Reneau told us that based on the graduation requirements that were in place up to January 2015, the only subject he would have failed would have been Spanish, and he would, in fact, have met all graduation requirements, including attaining a passing grade in English and Math, two of the compulsory subjects. However, the school wrote him in May saying that he would instead receive a certificate of attendance, because with the new GPA scheme, he would not pass all compulsory subjects and he would not meet the revised GPA requirement.

Haylock told us that any court would find it irrational and unreasonable for a school to make a change in a graduation requirement in this manner, and secondly, he said, it has been a time-honored tradition for the past two decades to allow students with a 1.0 GPA to graduate.

The attorney also adds that the school never had proper consultation with the parents of the students or with the Ministry as required.
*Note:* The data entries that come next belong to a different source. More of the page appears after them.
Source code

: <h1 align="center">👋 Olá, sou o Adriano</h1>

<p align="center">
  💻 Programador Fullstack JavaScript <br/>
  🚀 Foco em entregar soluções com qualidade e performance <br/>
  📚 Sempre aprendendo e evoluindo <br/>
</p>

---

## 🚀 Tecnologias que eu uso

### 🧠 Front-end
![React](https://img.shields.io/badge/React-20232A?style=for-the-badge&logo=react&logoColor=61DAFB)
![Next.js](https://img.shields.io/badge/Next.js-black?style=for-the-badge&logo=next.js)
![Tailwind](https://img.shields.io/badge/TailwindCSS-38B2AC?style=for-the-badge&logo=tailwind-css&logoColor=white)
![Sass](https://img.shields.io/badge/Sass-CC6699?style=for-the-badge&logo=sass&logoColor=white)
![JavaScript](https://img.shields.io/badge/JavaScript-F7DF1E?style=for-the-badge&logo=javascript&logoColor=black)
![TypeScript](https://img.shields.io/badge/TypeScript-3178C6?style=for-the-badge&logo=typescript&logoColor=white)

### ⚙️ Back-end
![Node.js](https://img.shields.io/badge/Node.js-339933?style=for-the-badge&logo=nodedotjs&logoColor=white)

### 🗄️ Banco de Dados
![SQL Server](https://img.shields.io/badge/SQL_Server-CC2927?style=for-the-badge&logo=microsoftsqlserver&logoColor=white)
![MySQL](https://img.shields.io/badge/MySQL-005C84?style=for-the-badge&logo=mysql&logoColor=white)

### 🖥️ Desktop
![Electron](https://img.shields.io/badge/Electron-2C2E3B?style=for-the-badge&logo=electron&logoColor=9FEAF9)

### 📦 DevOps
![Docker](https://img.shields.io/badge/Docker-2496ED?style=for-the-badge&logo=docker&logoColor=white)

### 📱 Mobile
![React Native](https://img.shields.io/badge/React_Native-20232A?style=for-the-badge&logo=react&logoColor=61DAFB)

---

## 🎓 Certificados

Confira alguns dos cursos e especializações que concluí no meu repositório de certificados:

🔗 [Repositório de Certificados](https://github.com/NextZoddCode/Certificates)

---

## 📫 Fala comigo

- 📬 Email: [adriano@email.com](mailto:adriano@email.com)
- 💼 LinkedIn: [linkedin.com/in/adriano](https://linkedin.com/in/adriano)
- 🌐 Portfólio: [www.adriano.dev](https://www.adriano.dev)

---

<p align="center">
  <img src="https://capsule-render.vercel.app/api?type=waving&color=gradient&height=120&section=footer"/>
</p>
His letter to Papouloute says that the decision is “arbitrary and unconscionable,” citing (1) a breach of contract with the student, (2) a violation of his legitimate expectation, (3) and a lack of proper consultation in the process.

He noted that as a government-aided school, Wesley College is not only subjected to requirements for adequate consultation with the Ministry of Education but is also amendable to judicial review by the Supreme Court. However, Haylock has not moved to file a court claim against the school, as he prefers for the matter to be settled without having to seek court redress.

He called on the board to revisit the situation in order to resolve the matter—which the chairman told us they are now doing.

Reneau, who is interested in information technology, said that he would really like to get his diploma so that he can move on. He has been admitted to Wesley College Junior College’s ACE program, and he told us that he won’t be able to immediately start his junior college studies in business science unless the grading scheme at the high school is reverted for this graduating class.